Keypoint text descriptions:

Segment Open

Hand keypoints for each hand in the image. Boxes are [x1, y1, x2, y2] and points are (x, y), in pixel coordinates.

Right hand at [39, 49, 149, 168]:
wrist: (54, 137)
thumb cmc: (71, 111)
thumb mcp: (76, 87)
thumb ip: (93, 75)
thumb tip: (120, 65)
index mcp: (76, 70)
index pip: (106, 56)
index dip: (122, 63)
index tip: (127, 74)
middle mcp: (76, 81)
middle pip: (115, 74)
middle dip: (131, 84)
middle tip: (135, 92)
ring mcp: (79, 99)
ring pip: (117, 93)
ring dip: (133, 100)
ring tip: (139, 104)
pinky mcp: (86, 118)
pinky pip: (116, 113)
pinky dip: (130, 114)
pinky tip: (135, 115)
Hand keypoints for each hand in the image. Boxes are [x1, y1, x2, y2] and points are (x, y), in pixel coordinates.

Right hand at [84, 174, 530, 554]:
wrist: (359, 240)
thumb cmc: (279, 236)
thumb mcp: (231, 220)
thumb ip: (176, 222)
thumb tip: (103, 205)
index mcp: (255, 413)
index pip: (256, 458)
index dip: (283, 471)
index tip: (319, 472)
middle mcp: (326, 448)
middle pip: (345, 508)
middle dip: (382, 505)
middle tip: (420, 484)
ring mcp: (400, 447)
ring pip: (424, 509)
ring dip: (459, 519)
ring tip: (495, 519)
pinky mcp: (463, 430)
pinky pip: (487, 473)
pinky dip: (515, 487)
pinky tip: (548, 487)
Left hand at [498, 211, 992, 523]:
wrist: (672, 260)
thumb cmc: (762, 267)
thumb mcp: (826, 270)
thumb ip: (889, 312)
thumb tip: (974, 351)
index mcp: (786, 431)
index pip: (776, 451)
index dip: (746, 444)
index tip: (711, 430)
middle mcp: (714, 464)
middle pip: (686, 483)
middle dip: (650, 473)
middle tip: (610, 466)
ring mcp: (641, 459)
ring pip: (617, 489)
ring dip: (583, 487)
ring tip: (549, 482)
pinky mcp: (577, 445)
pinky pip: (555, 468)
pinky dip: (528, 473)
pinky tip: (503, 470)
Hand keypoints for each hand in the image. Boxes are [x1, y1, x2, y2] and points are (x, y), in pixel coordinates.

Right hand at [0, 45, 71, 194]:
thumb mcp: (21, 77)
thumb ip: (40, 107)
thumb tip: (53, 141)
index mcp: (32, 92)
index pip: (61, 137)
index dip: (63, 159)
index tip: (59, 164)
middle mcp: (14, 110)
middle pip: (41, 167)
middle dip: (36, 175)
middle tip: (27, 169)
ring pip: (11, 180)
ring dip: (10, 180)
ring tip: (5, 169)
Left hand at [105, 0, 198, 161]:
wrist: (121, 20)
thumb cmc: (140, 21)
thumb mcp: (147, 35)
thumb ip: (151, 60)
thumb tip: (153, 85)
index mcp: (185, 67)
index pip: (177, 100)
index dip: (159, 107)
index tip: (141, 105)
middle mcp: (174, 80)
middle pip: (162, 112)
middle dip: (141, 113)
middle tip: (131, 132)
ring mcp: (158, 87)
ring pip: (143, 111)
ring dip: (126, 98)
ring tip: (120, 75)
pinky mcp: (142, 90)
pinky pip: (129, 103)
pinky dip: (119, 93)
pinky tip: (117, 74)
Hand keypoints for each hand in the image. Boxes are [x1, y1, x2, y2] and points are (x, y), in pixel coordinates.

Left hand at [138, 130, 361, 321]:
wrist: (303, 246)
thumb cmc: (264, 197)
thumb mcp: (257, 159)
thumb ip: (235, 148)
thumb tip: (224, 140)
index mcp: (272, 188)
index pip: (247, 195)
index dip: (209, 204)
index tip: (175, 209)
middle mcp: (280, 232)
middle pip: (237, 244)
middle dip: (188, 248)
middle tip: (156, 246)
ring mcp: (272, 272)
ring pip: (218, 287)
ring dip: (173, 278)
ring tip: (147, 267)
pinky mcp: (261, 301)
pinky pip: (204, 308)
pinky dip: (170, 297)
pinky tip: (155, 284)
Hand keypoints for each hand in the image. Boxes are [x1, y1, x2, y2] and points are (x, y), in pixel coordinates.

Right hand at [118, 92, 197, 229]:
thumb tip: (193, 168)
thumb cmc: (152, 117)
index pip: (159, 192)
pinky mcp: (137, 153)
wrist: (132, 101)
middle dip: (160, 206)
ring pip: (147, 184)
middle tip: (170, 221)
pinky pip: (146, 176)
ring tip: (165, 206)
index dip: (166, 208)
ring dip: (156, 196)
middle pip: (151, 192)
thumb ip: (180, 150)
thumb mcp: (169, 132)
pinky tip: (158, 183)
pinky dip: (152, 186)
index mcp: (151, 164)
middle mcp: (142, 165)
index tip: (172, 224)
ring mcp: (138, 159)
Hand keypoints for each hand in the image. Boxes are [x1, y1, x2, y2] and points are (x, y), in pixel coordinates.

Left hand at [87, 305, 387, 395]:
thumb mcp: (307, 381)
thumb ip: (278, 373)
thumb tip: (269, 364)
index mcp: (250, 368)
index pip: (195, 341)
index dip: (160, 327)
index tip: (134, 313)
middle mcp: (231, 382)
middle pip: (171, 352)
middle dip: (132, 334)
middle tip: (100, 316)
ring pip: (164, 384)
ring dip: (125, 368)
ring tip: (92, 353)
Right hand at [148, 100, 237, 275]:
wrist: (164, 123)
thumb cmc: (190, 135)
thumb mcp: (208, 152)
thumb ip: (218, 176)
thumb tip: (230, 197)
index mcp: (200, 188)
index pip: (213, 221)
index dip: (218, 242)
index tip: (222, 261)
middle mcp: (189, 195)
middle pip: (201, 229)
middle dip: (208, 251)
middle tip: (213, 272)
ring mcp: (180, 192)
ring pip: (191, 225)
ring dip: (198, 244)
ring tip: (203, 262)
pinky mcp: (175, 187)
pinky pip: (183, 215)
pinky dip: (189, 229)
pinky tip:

Segment Closed

What is required: Your answer must consist only of the lines from the start of the records above through the line with "pinky mcp: (86, 118)", each retyped exactly.

Response area:
Hand keypoints for each hand in the image. Boxes are [x1, y1, x2, y2] and points are (x, y), in pixel coordinates.

Right hand at [39, 49, 149, 168]:
wrist: (54, 137)
thumb cmc: (71, 111)
thumb mcp: (76, 87)
thumb ip: (93, 75)
thumb tip: (120, 65)
index mcp: (76, 70)
index pip: (106, 56)
index dip: (122, 63)
index tip: (127, 74)
middle mcp: (76, 81)
middle pip: (115, 74)
middle dip: (131, 84)
middle tip: (135, 92)
ring mcp: (79, 99)
ring pip: (117, 93)
ring dip: (133, 100)
ring tip: (139, 104)
pinky mcp: (86, 118)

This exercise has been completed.